**Your task**
Could you write out, exactly and with no pictures, every line from the one containing "index pip: (1007, 694)" through the last line of the entries?

Joint position lists
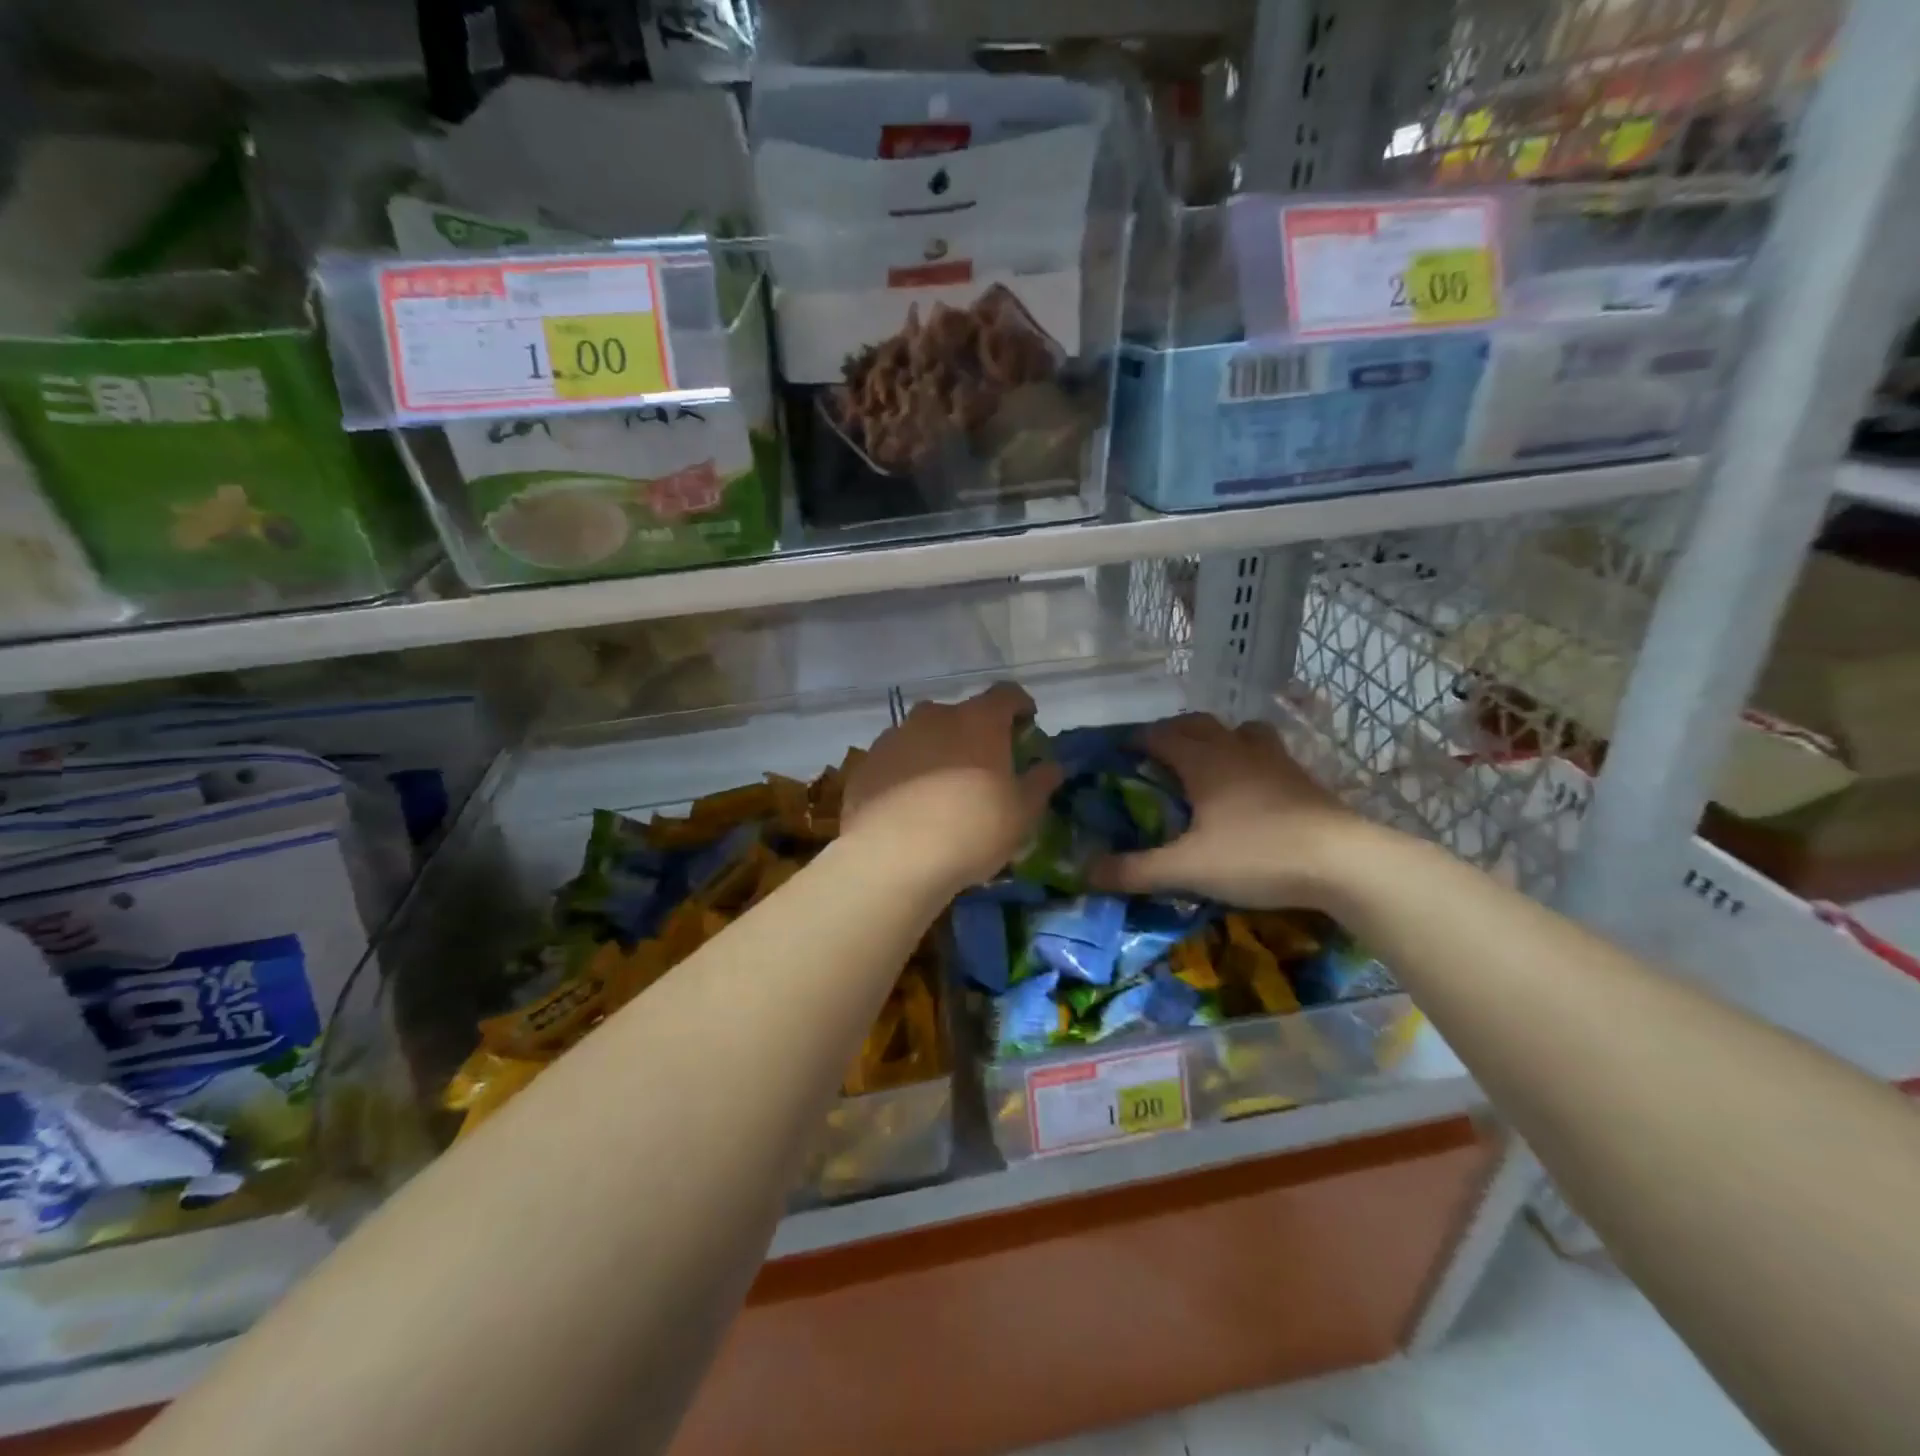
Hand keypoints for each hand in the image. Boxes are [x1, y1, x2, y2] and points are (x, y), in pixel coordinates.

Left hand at [842, 683, 1063, 896]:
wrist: (892, 858)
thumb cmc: (972, 830)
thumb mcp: (1022, 814)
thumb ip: (1039, 784)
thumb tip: (1052, 767)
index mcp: (978, 720)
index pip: (1007, 694)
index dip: (1020, 706)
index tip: (1026, 725)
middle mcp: (934, 717)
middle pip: (961, 714)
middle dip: (974, 733)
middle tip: (982, 767)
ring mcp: (894, 737)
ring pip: (923, 736)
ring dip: (936, 752)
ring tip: (941, 790)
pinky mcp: (865, 764)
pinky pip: (895, 760)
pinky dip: (905, 773)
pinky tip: (908, 807)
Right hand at [1090, 713, 1368, 909]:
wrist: (1344, 863)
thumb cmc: (1257, 855)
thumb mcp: (1187, 868)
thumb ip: (1135, 870)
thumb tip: (1086, 873)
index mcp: (1205, 762)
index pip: (1160, 735)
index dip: (1136, 740)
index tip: (1118, 752)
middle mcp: (1237, 750)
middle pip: (1199, 723)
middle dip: (1173, 732)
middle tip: (1157, 756)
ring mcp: (1276, 761)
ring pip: (1240, 731)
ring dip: (1218, 737)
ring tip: (1208, 762)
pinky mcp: (1304, 780)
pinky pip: (1267, 753)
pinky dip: (1250, 758)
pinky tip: (1252, 788)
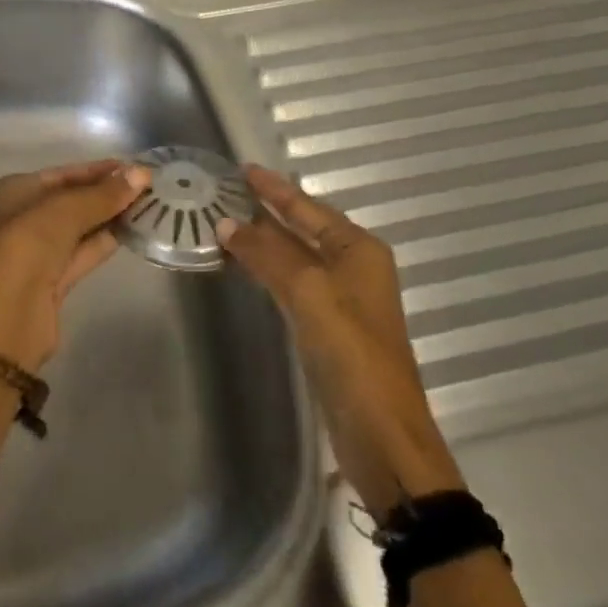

**Answer for the task**
index pip: (1007, 694)
index dip: (1020, 706)
index tip: (1026, 725)
middle mcp: (934, 717)
middle pip: (961, 714)
middle dip: (974, 733)
middle tip: (982, 767)
ring mcp: (894, 737)
ring pip: (923, 736)
ring dip: (936, 752)
ring tip: (941, 790)
pinky mcp: (865, 764)
pinky pip: (895, 760)
pinky dip: (905, 773)
pinky tip: (908, 807)
Right hand at [1090, 713, 1368, 909]:
wrist: (1344, 863)
thumb cmc: (1257, 855)
thumb mcp: (1187, 868)
thumb ip: (1135, 870)
thumb tip: (1086, 873)
index mcp: (1205, 762)
index pip: (1160, 735)
index dip: (1136, 740)
index tip: (1118, 752)
middle mcp: (1237, 750)
middle pip: (1199, 723)
middle dip: (1173, 732)
middle tip: (1157, 756)
ring mcp: (1276, 761)
ring pip: (1240, 731)
ring dip: (1218, 737)
ring tip: (1208, 762)
pinky mcp: (1304, 780)
pinky pip: (1267, 753)
pinky dip: (1250, 758)
pinky tip: (1252, 788)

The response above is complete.